*Goal of the exercise*. Change "Detail" to "Details" in the material from its first line through the line with "oblastí Evropy. Země, kde", and give those lines back with nothing else altered.
---
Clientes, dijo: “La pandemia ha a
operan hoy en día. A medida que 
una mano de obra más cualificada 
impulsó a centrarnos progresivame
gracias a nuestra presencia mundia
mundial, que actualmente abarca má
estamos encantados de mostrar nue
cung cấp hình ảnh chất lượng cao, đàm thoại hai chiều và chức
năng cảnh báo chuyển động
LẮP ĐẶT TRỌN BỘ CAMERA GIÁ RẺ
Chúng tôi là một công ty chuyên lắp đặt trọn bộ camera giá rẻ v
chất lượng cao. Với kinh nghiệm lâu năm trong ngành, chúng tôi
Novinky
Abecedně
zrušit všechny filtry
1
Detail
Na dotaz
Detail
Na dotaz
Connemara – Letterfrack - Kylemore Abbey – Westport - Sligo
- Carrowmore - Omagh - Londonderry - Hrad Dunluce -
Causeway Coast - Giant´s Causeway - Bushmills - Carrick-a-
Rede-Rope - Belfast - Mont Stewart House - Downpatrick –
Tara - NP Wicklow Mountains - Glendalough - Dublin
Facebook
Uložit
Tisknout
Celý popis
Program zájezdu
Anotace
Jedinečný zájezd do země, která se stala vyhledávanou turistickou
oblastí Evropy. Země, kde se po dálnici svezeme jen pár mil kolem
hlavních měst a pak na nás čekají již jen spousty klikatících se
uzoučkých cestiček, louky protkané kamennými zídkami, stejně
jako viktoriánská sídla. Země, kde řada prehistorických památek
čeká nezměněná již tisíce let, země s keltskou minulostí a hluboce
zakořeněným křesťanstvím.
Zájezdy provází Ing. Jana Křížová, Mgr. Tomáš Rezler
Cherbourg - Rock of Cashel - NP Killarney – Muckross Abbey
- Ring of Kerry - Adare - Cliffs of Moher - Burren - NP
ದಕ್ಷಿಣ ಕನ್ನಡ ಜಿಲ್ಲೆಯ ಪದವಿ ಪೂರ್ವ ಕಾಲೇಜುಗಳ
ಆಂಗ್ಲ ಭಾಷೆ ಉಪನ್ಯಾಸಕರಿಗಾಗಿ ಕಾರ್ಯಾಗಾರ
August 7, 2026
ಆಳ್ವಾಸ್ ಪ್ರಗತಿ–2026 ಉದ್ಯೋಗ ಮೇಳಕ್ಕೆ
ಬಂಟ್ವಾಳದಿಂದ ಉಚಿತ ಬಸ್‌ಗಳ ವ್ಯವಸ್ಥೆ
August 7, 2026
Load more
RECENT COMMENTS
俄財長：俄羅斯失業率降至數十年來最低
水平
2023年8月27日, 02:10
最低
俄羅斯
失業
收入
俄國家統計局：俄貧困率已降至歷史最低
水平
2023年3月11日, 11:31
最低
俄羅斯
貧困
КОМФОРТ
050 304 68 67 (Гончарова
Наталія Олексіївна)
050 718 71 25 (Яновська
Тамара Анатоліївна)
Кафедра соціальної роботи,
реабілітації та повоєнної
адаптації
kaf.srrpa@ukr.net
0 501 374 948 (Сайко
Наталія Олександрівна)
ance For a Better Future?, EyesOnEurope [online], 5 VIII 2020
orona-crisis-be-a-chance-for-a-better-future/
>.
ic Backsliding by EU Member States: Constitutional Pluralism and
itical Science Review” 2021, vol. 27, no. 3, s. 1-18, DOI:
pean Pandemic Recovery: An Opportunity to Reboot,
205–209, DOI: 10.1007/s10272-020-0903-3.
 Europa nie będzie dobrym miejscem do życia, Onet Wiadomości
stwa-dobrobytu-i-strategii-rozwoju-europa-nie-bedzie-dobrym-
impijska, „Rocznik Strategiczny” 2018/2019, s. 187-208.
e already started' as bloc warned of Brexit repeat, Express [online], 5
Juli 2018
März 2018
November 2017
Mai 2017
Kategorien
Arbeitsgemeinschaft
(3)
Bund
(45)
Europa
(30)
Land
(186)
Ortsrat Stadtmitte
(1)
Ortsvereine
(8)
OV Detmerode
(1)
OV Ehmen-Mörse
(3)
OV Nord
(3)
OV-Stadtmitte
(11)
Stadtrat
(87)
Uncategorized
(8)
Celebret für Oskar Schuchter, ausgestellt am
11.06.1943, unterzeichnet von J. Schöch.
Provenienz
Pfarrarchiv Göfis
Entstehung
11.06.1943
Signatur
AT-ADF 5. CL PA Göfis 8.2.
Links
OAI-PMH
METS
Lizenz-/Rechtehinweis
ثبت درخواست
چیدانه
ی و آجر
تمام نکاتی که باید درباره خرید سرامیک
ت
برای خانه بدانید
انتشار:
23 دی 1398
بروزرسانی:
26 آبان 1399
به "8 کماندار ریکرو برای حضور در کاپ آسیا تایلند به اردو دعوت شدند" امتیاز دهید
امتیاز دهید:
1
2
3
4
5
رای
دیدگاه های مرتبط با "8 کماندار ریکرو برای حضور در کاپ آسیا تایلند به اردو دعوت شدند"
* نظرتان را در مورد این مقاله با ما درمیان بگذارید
---
*Exercise answer*.
Clientes, dijo: “La pandemia ha a
operan hoy en día. A medida que 
una mano de obra más cualificada 
impulsó a centrarnos progresivame
gracias a nuestra presencia mundia
mundial, que actualmente abarca má
estamos encantados de mostrar nue
cung cấp hình ảnh chất lượng cao, đàm thoại hai chiều và chức
năng cảnh báo chuyển động
LẮP ĐẶT TRỌN BỘ CAMERA GIÁ RẺ
Chúng tôi là một công ty chuyên lắp đặt trọn bộ camera giá rẻ v
chất lượng cao. Với kinh nghiệm lâu năm trong ngành, chúng tôi
Novinky
Abecedně
zrušit všechny filtry
1
Details
Na dotaz
Details
Na dotaz
Connemara – Letterfrack - Kylemore Abbey – Westport - Sligo
- Carrowmore - Omagh - Londonderry - Hrad Dunluce -
Causeway Coast - Giant´s Causeway - Bushmills - Carrick-a-
Rede-Rope - Belfast - Mont Stewart House - Downpatrick –
Tara - NP Wicklow Mountains - Glendalough - Dublin
Facebook
Uložit
Tisknout
Celý popis
Program zájezdu
Anotace
Jedinečný zájezd do země, která se stala vyhledávanou turistickou
oblastí Evropy. Země, kde se po dálnici svezeme jen pár mil kolem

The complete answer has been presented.